Hardware variations between robots present an additional challenge for few-shot adaptation. One approach is to learn hardware-specific adaptation layers while maintaining a shared base policy:
$$ \pi_{\text{robot}}(a|s) = h_{\phi}(\pi_{\text{base}}(s), \xi) $$where $h_{\phi}$ is a hardware-specific adaptation layer and $\xi$ represents hardware parameters such as actuator limits, sensor characteristics, and physical dimensions. This architecture allows each robot to quickly adapt to its specific hardware characteristics26 while leveraging shared knowledge.
Any shared learning framework requires robust validation27 mechanisms. During few-shot learning, runtime monitoring systems can be used to continuously evaluate adapted behaviors against key performance indicators and safety constraints:
$$ \text{safe}(s, a) = \forall i \in \{ 1, \ldots , M \} : C_{i}(s, a) \leq 0 $$where $C_{i}$ represent safety constraints. When a robot discovers a promising adaptation, the validation function $V(s,a,c)$ determines whether this experience merits inclusion in the shared dataset $\mathcal{D}_{\text{shared}}$. If constraint violations occur during deployment, the system can revert to a known safe policy while collecting data for more robust adaptation. This closed-loop validation approach ensures that the collective learning process remains safe and reliable even as the robot fleet explores new adaptation strategies.
Real-world examples of fleet learning systems with these validation mechanisms remain scarce in public literature, as they’re typically proprietary technologies developed by companies like Waymo, Boston Dynamics, and Amazon Robotics. There is an increasing amount of open-source research for fleet adaptation systems, but these are often limited to small-scale experiments28.
Lifelong Learning
While few-shot adaptation handles immediate adjustments, lifelong learning focuses on continuous improvement during extended deployment. This presents a fundamental challenge:
How can robots accumulate new knowledge over months or years of operation without forgetting their existing capabilities?
A key challenge of this trade-off is catastrophic forgetting29. This is particularly important in robotics, where maintaining baseline performance while learning is essential for practical deployment. It is especially challenging in task-agnostic settings where task boundaries are unclear, and the robot must continuously learn without explicit transitions between distinct learning phases that you might have in classical ML setups.

DATASET EXTRACT:
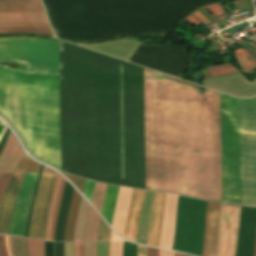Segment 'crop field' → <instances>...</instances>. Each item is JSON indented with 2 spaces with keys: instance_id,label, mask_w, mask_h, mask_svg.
Wrapping results in <instances>:
<instances>
[{
  "instance_id": "1",
  "label": "crop field",
  "mask_w": 256,
  "mask_h": 256,
  "mask_svg": "<svg viewBox=\"0 0 256 256\" xmlns=\"http://www.w3.org/2000/svg\"><path fill=\"white\" fill-rule=\"evenodd\" d=\"M240 206L220 204L215 256H234Z\"/></svg>"
},
{
  "instance_id": "2",
  "label": "crop field",
  "mask_w": 256,
  "mask_h": 256,
  "mask_svg": "<svg viewBox=\"0 0 256 256\" xmlns=\"http://www.w3.org/2000/svg\"><path fill=\"white\" fill-rule=\"evenodd\" d=\"M57 174L42 173L32 214L28 237L42 239L45 236L46 218Z\"/></svg>"
},
{
  "instance_id": "3",
  "label": "crop field",
  "mask_w": 256,
  "mask_h": 256,
  "mask_svg": "<svg viewBox=\"0 0 256 256\" xmlns=\"http://www.w3.org/2000/svg\"><path fill=\"white\" fill-rule=\"evenodd\" d=\"M37 174L26 173L16 201L9 235L22 236L26 221L27 210Z\"/></svg>"
},
{
  "instance_id": "4",
  "label": "crop field",
  "mask_w": 256,
  "mask_h": 256,
  "mask_svg": "<svg viewBox=\"0 0 256 256\" xmlns=\"http://www.w3.org/2000/svg\"><path fill=\"white\" fill-rule=\"evenodd\" d=\"M24 173H14L0 205V234L9 233L12 213Z\"/></svg>"
},
{
  "instance_id": "5",
  "label": "crop field",
  "mask_w": 256,
  "mask_h": 256,
  "mask_svg": "<svg viewBox=\"0 0 256 256\" xmlns=\"http://www.w3.org/2000/svg\"><path fill=\"white\" fill-rule=\"evenodd\" d=\"M166 194L155 193L152 204L148 235L146 244L152 246H159L161 223L165 205Z\"/></svg>"
},
{
  "instance_id": "6",
  "label": "crop field",
  "mask_w": 256,
  "mask_h": 256,
  "mask_svg": "<svg viewBox=\"0 0 256 256\" xmlns=\"http://www.w3.org/2000/svg\"><path fill=\"white\" fill-rule=\"evenodd\" d=\"M219 204L208 202L202 256H214Z\"/></svg>"
},
{
  "instance_id": "7",
  "label": "crop field",
  "mask_w": 256,
  "mask_h": 256,
  "mask_svg": "<svg viewBox=\"0 0 256 256\" xmlns=\"http://www.w3.org/2000/svg\"><path fill=\"white\" fill-rule=\"evenodd\" d=\"M145 192L146 191L133 189L130 198V204L123 236L134 242L136 238L137 224Z\"/></svg>"
},
{
  "instance_id": "8",
  "label": "crop field",
  "mask_w": 256,
  "mask_h": 256,
  "mask_svg": "<svg viewBox=\"0 0 256 256\" xmlns=\"http://www.w3.org/2000/svg\"><path fill=\"white\" fill-rule=\"evenodd\" d=\"M176 202L177 196L167 194L159 247L171 249L175 223Z\"/></svg>"
},
{
  "instance_id": "9",
  "label": "crop field",
  "mask_w": 256,
  "mask_h": 256,
  "mask_svg": "<svg viewBox=\"0 0 256 256\" xmlns=\"http://www.w3.org/2000/svg\"><path fill=\"white\" fill-rule=\"evenodd\" d=\"M23 153L18 140L10 132L5 147L0 154V171L13 172Z\"/></svg>"
},
{
  "instance_id": "10",
  "label": "crop field",
  "mask_w": 256,
  "mask_h": 256,
  "mask_svg": "<svg viewBox=\"0 0 256 256\" xmlns=\"http://www.w3.org/2000/svg\"><path fill=\"white\" fill-rule=\"evenodd\" d=\"M65 182L66 180L58 174L50 209L48 212L45 240L54 241V229Z\"/></svg>"
},
{
  "instance_id": "11",
  "label": "crop field",
  "mask_w": 256,
  "mask_h": 256,
  "mask_svg": "<svg viewBox=\"0 0 256 256\" xmlns=\"http://www.w3.org/2000/svg\"><path fill=\"white\" fill-rule=\"evenodd\" d=\"M130 188L120 187L118 201L114 213L112 227L121 235H123L124 223L127 214L129 198L131 194Z\"/></svg>"
},
{
  "instance_id": "12",
  "label": "crop field",
  "mask_w": 256,
  "mask_h": 256,
  "mask_svg": "<svg viewBox=\"0 0 256 256\" xmlns=\"http://www.w3.org/2000/svg\"><path fill=\"white\" fill-rule=\"evenodd\" d=\"M153 195L154 193L152 192H148V191L146 192V196L142 206L140 220L138 224V230H137L136 242L138 243L145 244V241H146V234H147L148 221H149Z\"/></svg>"
},
{
  "instance_id": "13",
  "label": "crop field",
  "mask_w": 256,
  "mask_h": 256,
  "mask_svg": "<svg viewBox=\"0 0 256 256\" xmlns=\"http://www.w3.org/2000/svg\"><path fill=\"white\" fill-rule=\"evenodd\" d=\"M80 199L81 196L74 190L69 206V212L63 241H73V229L76 221Z\"/></svg>"
},
{
  "instance_id": "14",
  "label": "crop field",
  "mask_w": 256,
  "mask_h": 256,
  "mask_svg": "<svg viewBox=\"0 0 256 256\" xmlns=\"http://www.w3.org/2000/svg\"><path fill=\"white\" fill-rule=\"evenodd\" d=\"M118 189L119 187L117 186L108 185L106 191L102 215L109 222L110 225L112 224L113 213L117 201Z\"/></svg>"
},
{
  "instance_id": "15",
  "label": "crop field",
  "mask_w": 256,
  "mask_h": 256,
  "mask_svg": "<svg viewBox=\"0 0 256 256\" xmlns=\"http://www.w3.org/2000/svg\"><path fill=\"white\" fill-rule=\"evenodd\" d=\"M100 217L90 207L84 230V241L97 240V230Z\"/></svg>"
},
{
  "instance_id": "16",
  "label": "crop field",
  "mask_w": 256,
  "mask_h": 256,
  "mask_svg": "<svg viewBox=\"0 0 256 256\" xmlns=\"http://www.w3.org/2000/svg\"><path fill=\"white\" fill-rule=\"evenodd\" d=\"M88 207L89 205L82 198L80 207H79L76 226L74 230V241H83V229H84V225H85V221L88 213Z\"/></svg>"
},
{
  "instance_id": "17",
  "label": "crop field",
  "mask_w": 256,
  "mask_h": 256,
  "mask_svg": "<svg viewBox=\"0 0 256 256\" xmlns=\"http://www.w3.org/2000/svg\"><path fill=\"white\" fill-rule=\"evenodd\" d=\"M106 184L97 183L95 184L94 193L92 197L91 203L94 205V207L101 213L103 200L105 196L106 191Z\"/></svg>"
},
{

PROBLEM DETAILS: Reproduce everything in the robot fleet learning text from "Real-world examples of" down to "to small-scale experiments28.", substituting "rare" for "scarce".

FULL SOLUTION:
Real-world examples of fleet learning systems with these validation mechanisms remain rare in public literature, as they’re typically proprietary technologies developed by companies like Waymo, Boston Dynamics, and Amazon Robotics. There is an increasing amount of open-source research for fleet adaptation systems, but these are often limited to small-scale experiments28.